***** TEXTO
De onde eu te vejo

De onde eu te vejo

 

Lugar de Fala é o espaço dos leitores no site da Cult. Todo mês, artigos enviados por eles são publicados de acordo com um tema. O de julho de 2021 é “memória”


Alguém mais reparou na lua de ontem?

O sorriso da mãe, visto pela tela do celular, parecia radiante. Talvez sempre tenha sido, mas meus olhos não refletem adequadamente a luz. Culpa de uma genética que tem pulado de pai para filho, em um círculo de infindáveis lentes que corrigem miopias e vistas cansadas.

Estou bem cansada de estar aqui, e tenho desejado intensamente retornar a algum ponto de minha história, algo guardado no álbum de memórias, que somente me lembro de detalhes, fortes o bastante para resistirem ao tempo.

Nunca pensei que fosse sentir tanta falta do café fresco de meu pai. Um pai que tá tão velho, que me faz sentir desespero em segredo. A gente vê o tempo passar quando o mundo para. Parece que as rugas estiveram sempre aqui, desde os meus sete anos. Encobertas pelas descobertas de um mundo novo. Mundo que ficou pra trás, trazendo à tona todas as imperfeições da pele, e da alma.

Eu, que não sei rezar, falo umas palavras soltas para Deus.

Coro a face diante da ausência de respostas e sigo em pensamento para a área externa da casa; casa à qual fiz promessas de felicidades em tempos distantes. Perdidos numa mente falha e seletiva, que me atormenta as noites frias de final de julho.
**********
**ENUNCIADO 1:** Redigite sem nenhuma alteração as linhas dos registros que vão da linha com "PIŁKA NOŻNA" até o fim dos registros, incluindo as duas pontas. Deixe de fora as imagens.
O texto e os registros não têm nenhuma relação entre si.
***** REGISTROS DE DADOS
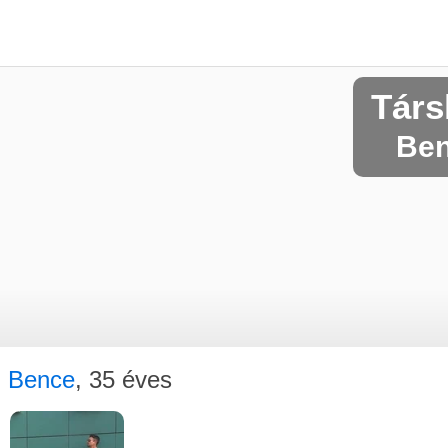
Társ
Ben
Bence
, 35 éves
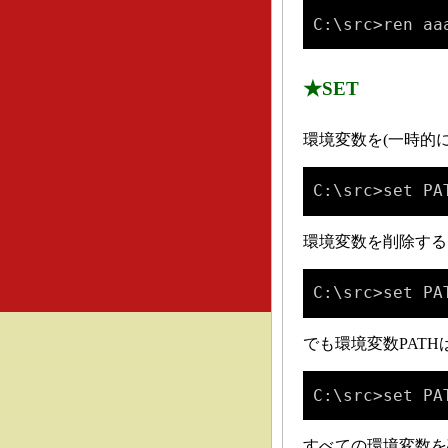
C:\src>ren aa
★SET
環境変数を(一時的に)設
C:\src>set PA
環境変数を削除する
C:\src>set PA
でも環境変数PAT
C:\src>set PA
すべての環境変数を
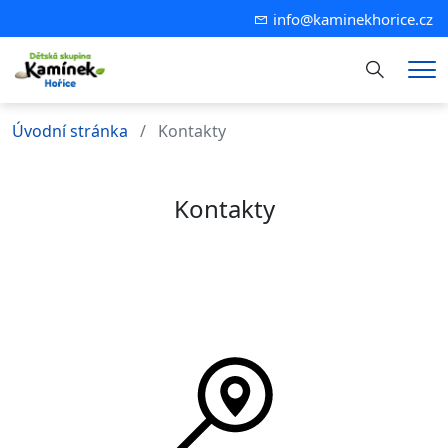
info@kaminekhorice.cz
Hledání
Me
Úvodní stránka
Kontakty
Kontakty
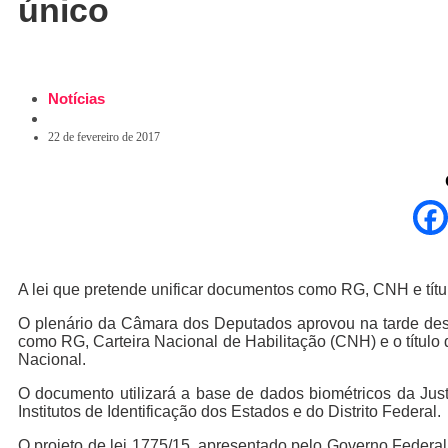
único
Notícias
22 de fevereiro de 2017
A lei que pretende unificar documentos como RG, CNH e títu
O plenário da Câmara dos Deputados aprovou na tarde desta 
como RG, Carteira Nacional de Habilitação (CNH) e o título 
Nacional.
O documento utilizará a base de dados biométricos da Just
Institutos de Identificação dos Estados e do Distrito Federal.
O projeto de lei 1775/15, apresentado pelo Governo Federal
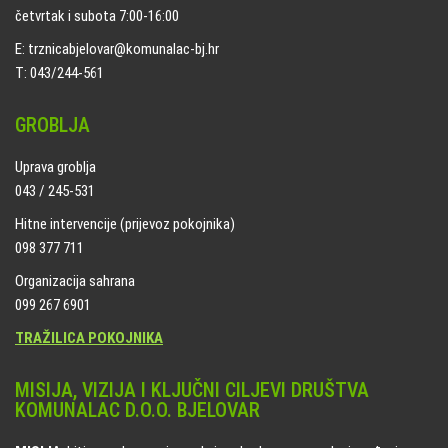
četvrtak i subota 7:00-16:00
E: trznicabjelovar@komunalac-bj.hr
T: 043/244-561
GROBLJA
Uprava groblja
043 / 245-531
Hitne intervencije (prijevoz pokojnika)
098 377 711
Organizacija sahrana
099 267 6901
TRAŽILICA POKOJNIKA
MISIJA, VIZIJA I KLJUČNI CILJEVI DRUŠTVA
KOMUNALAC D.O.O. BJELOVAR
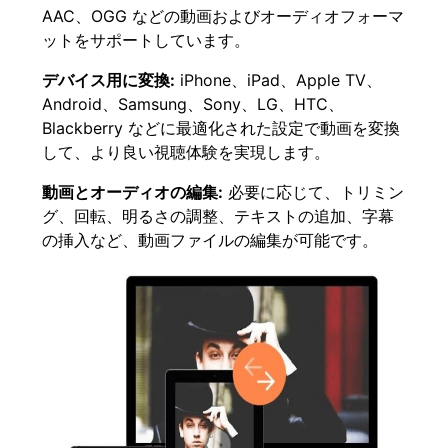
AAC、OGG などの動画およびオーディオフォーマ
ットをサポートしています。
デバイス用に変換:
iPhone、iPad、Apple TV、
Android、Samsung、Sony、LG、HTC、
Blackberry などに最適化された設定で動画を変換
して、より良い視聴体験を実現します。
動画とオーディオの編集:
必要に応じて、トリミン
グ、回転、明るさの調整、テキストの追加、字幕
の挿入など、動画ファイルの編集が可能です。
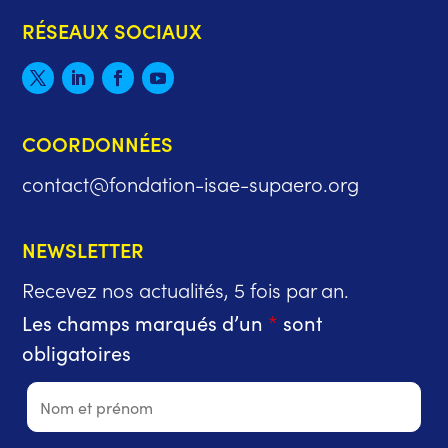
RÉSEAUX SOCIAUX
COORDONNÉES
contact@fondation-isae-supaero.org
NEWSLETTER
Recevez nos actualités, 5 fois par an.
Les champs marqués d’un
*
sont
obligatoires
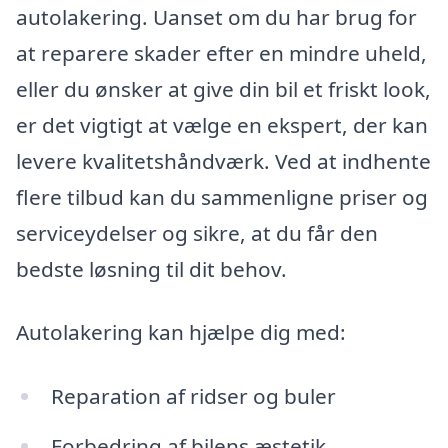
autolakering. Uanset om du har brug for
at reparere skader efter en mindre uheld,
eller du ønsker at give din bil et friskt look,
er det vigtigt at vælge en ekspert, der kan
levere kvalitetshåndværk. Ved at indhente
flere tilbud kan du sammenligne priser og
serviceydelser og sikre, at du får den
bedste løsning til dit behov.
Autolakering kan hjælpe dig med:
Reparation af ridser og buler
Forbedring af bilens æstetik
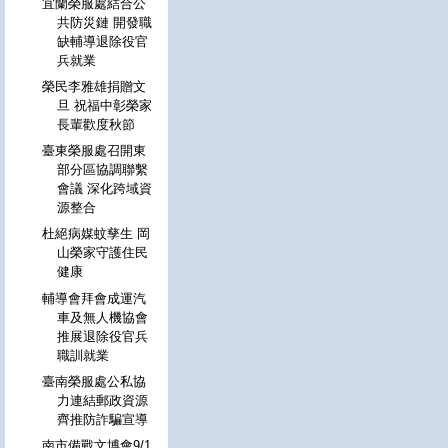
宜蘭榮服處結合公
共防災鏈 開發職
缺輔導退除役官
兵就業
榮民李雅雄捐贈文
旦 祝福中彰榮家
長輩歡度秋節
臺東榮服處召開東
部分區協調聯繫
會議 深化跨域資
源整合
杜絕病媒蚊孳生 岡
山榮家守護住民
健康
輔導會拜會成運汽
車及無人機協會
推展退除役官兵
職訓就業
臺南榮服處公私協
力連結郵政資源
齊推防詐騙宣導
南市備戰文博會9/1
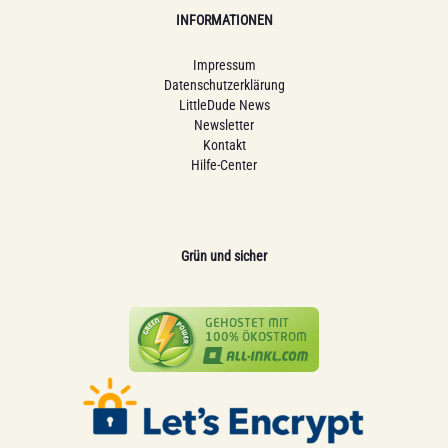
INFORMATIONEN
Impressum
Datenschutzerklärung
LittleDude News
Newsletter
Kontakt
Hilfe-Center
Grün und sicher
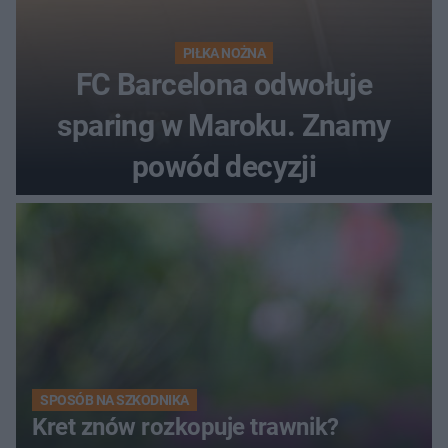
PIŁKA NOŻNA
FC Barcelona odwołuje
sparing w Maroku. Znamy
powód decyzji
SPOSÓB NA SZKODNIKA
Kret znów rozkopuje trawnik?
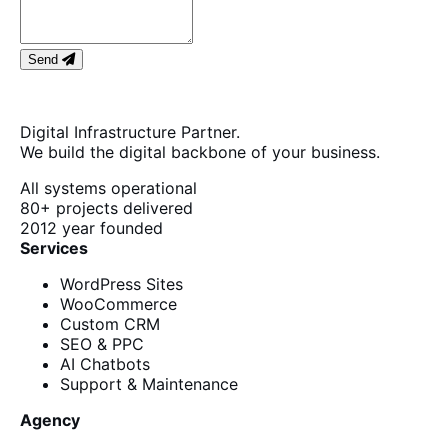
Send
Digital Infrastructure Partner.
We build the digital backbone of your business.
All systems operational
80+
projects delivered
2012
year founded
Services
WordPress Sites
WooCommerce
Custom CRM
SEO & PPC
AI Chatbots
Support & Maintenance
Agency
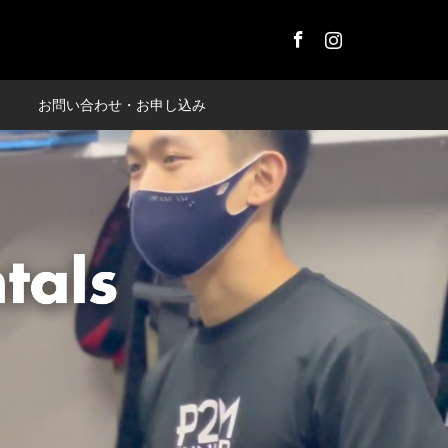
Facebook
Instagram
お問い合わせ・お申し込み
**********
**ENUNCIADO 2:** Escreva uma continuação para o texto sobre memória e saudade da família, começando logo após a última frase apresentada.

**RESPOSTA 1:**
PIŁKA NOŻNA
FC Barcelona odwołuje
sparing w Maroku. Znamy
powód decyzji
SPOSÓB NA SZKODNIKA
Kret znów rozkopuje trawnik?
Send
Digital Infrastructure Partner.
We build the digital backbone of your business.
All systems operational
80+
projects delivered
2012
year founded
Services
WordPress Sites
WooCommerce
Custom CRM
SEO & PPC
AI Chatbots
Support & Maintenance
Agency
Facebook
Instagram
お問い合わせ・お申し込み

**RESPOSTA 2:**
Haveria crianças por toda parte, alguns bichanos e um quadro de Renoir na parede principal da sala de estar. Menti pra mim mesma que daria tempo; que o tempo era um catálogo de momentos apropriados. Mas então eu dormi e acordei assim, com quase 40 anos de pedras sobre a face, sobre os ombros, sobre a menina que trocava o R por L e, mesmo assim, em algum lugar do tempo se fez Bacharel em comunicação.

Acordei com a ausência.  O silêncio perturbador dos gritos de terror de um fim do mundo mudo. Bocas tapadas. Mortos empilhados por toda a parte. Países fechados pelos seus governantes. O meu, de peito aberto, ostentando títulos por incompetência.

Eu, contando pregos enferrujados na memória. Comprados meses antes para consertar o telhado de papai, que, de tanto gotejo, encharcou uma parte bem grande do peito. Parece no coração, mas é no olho esquerdo.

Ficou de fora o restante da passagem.